Document excerpt
Yes, on OP for bad screening in addition to bad execution. Not saying he couldn't have done better.
She invites him to her place but they are outside on the porch.

There was bad execution on his part. It's likely that there will not be a third date.

There is a concept that attraction has an expiration date. The inability to make a move within 2 dates is likely to mean no sex, unless this is a dating process of two practicing Christians who are no sex before marriage types.

I don't mind waiting a bit for sex as I want to keep seeing her anyway but I left feeling a bit underwhelmed and confused.
Never expect a woman will see you again at least until you have fvcked her AT LEAST once. Even then, one fvck session in this time and age won't guarantee anything. In my experience, it should be until at least the 4th and 5th fvcks (assuming you did a good job at it) then a woman can truly be hooked to you a.k.a keeps wanting to see you again and again.
I can identify with the idea of waiting for sex to some degree. There are situations where waiting can make sense.

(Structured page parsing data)
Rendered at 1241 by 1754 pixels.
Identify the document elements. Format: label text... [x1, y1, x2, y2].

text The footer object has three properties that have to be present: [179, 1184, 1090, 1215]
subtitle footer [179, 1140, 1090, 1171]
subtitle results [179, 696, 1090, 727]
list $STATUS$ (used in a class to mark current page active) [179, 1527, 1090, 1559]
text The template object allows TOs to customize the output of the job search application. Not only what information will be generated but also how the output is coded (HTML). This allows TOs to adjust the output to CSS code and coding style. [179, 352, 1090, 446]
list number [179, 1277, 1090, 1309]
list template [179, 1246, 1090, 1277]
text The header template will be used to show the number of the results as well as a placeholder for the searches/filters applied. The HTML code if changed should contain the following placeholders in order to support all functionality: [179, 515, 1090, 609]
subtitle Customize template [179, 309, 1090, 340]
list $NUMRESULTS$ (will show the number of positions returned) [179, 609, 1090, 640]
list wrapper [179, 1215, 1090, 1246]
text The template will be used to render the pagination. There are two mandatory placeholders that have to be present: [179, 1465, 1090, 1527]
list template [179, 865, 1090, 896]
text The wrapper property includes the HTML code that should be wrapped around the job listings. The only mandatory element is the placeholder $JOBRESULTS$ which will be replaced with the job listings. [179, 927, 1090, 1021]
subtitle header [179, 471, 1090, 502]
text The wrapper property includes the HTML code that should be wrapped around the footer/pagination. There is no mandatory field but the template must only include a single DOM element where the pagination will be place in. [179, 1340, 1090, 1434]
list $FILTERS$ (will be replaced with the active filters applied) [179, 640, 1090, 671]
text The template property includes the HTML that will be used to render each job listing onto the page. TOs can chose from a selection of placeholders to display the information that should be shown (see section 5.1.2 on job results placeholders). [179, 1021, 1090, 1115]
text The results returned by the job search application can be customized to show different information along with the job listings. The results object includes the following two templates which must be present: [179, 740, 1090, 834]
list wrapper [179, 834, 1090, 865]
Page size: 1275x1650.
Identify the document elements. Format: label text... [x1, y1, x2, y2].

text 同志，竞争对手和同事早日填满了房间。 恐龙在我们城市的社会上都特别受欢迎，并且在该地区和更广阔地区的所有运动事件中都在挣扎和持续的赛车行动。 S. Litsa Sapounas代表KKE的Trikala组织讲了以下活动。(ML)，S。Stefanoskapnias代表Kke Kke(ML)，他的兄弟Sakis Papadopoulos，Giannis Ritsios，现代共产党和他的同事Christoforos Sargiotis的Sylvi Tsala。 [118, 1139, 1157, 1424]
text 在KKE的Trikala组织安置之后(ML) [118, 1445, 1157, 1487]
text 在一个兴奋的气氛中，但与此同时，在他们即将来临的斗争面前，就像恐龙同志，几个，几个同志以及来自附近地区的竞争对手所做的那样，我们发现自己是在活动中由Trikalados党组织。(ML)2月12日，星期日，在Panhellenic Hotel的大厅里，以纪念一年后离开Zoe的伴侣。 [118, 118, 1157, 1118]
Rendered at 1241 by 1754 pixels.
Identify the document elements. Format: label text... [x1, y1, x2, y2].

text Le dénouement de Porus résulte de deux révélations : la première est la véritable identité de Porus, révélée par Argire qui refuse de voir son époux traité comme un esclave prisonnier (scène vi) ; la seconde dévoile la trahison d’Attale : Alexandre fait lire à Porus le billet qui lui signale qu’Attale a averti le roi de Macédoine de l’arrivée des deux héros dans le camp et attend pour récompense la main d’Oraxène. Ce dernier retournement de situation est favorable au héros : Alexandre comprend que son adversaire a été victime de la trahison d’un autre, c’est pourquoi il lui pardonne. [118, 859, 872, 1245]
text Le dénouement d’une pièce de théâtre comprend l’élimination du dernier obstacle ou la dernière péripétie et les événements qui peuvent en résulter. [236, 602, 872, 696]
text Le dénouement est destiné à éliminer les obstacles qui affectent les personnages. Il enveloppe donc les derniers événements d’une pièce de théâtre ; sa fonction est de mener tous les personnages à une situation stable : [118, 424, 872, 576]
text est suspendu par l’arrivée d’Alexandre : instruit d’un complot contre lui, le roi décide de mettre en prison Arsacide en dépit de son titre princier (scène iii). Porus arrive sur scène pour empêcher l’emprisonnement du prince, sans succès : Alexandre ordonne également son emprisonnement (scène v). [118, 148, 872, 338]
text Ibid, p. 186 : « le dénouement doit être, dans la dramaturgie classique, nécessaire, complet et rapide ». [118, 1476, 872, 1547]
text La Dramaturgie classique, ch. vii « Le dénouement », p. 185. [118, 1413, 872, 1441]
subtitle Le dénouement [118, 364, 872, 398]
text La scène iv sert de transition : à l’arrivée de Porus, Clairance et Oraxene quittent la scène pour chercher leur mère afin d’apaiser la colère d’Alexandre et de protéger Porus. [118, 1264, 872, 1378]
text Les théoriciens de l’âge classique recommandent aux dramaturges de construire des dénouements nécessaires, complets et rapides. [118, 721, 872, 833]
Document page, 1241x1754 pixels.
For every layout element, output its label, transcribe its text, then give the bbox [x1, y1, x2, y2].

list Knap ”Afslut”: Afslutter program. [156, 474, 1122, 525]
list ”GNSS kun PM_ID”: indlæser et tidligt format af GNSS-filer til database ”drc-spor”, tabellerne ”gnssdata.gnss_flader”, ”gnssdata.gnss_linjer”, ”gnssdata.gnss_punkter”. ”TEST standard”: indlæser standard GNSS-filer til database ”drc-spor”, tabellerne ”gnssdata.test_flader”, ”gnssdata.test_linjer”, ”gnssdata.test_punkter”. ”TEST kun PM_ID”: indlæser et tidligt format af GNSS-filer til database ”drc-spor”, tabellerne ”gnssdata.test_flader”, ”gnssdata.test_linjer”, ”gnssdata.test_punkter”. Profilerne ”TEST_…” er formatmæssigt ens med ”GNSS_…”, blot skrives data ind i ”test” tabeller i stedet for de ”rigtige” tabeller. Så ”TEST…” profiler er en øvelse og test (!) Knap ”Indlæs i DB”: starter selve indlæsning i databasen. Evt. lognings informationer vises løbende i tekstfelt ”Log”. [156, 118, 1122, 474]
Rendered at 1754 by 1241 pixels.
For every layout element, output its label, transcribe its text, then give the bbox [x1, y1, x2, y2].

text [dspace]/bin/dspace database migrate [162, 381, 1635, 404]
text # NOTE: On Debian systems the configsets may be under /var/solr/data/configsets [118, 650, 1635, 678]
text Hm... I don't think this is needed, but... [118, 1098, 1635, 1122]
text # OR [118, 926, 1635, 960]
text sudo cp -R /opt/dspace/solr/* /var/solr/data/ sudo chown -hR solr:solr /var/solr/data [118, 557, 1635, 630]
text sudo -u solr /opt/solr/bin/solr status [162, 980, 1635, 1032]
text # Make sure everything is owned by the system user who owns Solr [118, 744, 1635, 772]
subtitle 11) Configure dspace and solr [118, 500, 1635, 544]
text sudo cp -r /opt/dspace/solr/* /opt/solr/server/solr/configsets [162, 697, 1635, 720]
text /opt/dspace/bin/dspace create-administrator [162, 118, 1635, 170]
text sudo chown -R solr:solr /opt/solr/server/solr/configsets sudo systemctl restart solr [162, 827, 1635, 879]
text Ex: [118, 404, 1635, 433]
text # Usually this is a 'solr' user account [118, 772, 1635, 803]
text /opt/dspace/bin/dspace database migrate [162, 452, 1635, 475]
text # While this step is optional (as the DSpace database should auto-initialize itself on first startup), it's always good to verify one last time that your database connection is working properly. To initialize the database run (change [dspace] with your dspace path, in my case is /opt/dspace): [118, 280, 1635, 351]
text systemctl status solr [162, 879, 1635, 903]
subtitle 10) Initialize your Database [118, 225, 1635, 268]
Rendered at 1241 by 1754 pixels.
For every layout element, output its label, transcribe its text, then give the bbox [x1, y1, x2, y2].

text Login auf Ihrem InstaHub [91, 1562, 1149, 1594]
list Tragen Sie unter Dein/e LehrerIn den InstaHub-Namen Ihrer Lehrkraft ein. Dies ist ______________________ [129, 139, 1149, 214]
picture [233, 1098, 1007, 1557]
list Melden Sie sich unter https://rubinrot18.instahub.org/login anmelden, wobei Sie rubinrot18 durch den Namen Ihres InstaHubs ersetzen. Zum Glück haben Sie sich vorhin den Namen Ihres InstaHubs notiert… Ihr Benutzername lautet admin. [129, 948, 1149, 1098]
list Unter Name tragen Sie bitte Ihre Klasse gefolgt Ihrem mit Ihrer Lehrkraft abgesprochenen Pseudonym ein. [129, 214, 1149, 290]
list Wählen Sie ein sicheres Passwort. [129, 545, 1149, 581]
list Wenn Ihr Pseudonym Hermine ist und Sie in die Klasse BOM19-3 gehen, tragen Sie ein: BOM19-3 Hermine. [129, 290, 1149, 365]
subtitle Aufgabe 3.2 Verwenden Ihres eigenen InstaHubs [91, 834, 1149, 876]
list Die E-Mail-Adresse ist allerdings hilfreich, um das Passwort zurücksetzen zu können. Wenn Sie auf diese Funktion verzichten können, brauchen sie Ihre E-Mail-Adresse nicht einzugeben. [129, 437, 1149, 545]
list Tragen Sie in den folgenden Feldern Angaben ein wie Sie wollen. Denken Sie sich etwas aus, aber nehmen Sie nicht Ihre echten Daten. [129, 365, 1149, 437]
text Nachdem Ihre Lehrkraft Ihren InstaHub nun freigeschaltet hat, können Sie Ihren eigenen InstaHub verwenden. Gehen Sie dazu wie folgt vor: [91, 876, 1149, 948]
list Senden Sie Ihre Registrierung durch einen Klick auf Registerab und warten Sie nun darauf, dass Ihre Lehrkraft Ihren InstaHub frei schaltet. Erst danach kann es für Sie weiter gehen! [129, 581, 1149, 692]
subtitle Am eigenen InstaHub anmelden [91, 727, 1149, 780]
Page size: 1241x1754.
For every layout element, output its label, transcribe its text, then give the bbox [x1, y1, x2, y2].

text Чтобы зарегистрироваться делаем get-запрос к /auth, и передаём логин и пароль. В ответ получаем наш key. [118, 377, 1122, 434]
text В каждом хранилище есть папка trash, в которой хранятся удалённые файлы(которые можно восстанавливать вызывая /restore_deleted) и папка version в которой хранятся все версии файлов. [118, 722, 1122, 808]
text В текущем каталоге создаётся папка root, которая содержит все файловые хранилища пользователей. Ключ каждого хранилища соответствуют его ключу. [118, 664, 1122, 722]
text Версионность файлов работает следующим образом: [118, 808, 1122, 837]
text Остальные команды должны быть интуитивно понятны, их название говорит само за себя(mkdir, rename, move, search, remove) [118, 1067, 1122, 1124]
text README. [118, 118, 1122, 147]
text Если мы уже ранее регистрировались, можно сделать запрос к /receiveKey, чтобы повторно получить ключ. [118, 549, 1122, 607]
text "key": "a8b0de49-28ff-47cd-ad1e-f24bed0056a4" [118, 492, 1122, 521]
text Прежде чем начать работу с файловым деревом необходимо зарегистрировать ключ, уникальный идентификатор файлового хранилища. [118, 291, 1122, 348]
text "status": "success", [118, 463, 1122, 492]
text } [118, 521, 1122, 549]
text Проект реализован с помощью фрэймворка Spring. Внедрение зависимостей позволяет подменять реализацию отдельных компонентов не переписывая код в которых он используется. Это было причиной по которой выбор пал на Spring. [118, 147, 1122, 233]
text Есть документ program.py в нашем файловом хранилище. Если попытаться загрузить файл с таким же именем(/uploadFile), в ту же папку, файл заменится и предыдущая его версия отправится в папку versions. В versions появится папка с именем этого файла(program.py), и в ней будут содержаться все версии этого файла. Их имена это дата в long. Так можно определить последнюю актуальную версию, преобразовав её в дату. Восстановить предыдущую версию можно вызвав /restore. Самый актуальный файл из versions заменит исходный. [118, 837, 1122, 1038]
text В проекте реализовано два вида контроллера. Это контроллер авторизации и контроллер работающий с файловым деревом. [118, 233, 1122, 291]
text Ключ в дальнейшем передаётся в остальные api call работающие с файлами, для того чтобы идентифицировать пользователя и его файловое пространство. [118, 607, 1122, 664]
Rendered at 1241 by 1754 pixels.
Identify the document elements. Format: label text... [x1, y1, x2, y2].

Your task
Please write a continuation of the forum discussion about a second date that ended without a move, starting after its last sentence.

Solved problem
The problem is that the modern mating environment has changed so much. There's no guarantee of ever seeing the other person again after an early stage date without sex. If there's no guarantee of a future and with most secular people actively dating multiple other people, it's difficult to make a case for waiting for sex. Additionally, women operate on "all the feelz", something that has gotten worse in the last 15-20 years. Women expect magic, instantaneous connection, and "all the feelz" on the first date. It's possible to have a 2nd date without first date sex if she's feeling the right vibes. She has to feel a connection and it has to be strong connection. It takes a much stronger connection now to get a 2nd or 3rd date as compared to 20-30 years ago simply because the typical woman has more options now than her 1995-2005 equivalent. If she doesn't feel "all the feelz" right away, there are many men waiting in her DMs and in her swipe app queue.

I also agree that the first instance of sex is not a guarantee of ever seeing a person again. 3-5 instances of sex indicate that some sort of real relationship is forming.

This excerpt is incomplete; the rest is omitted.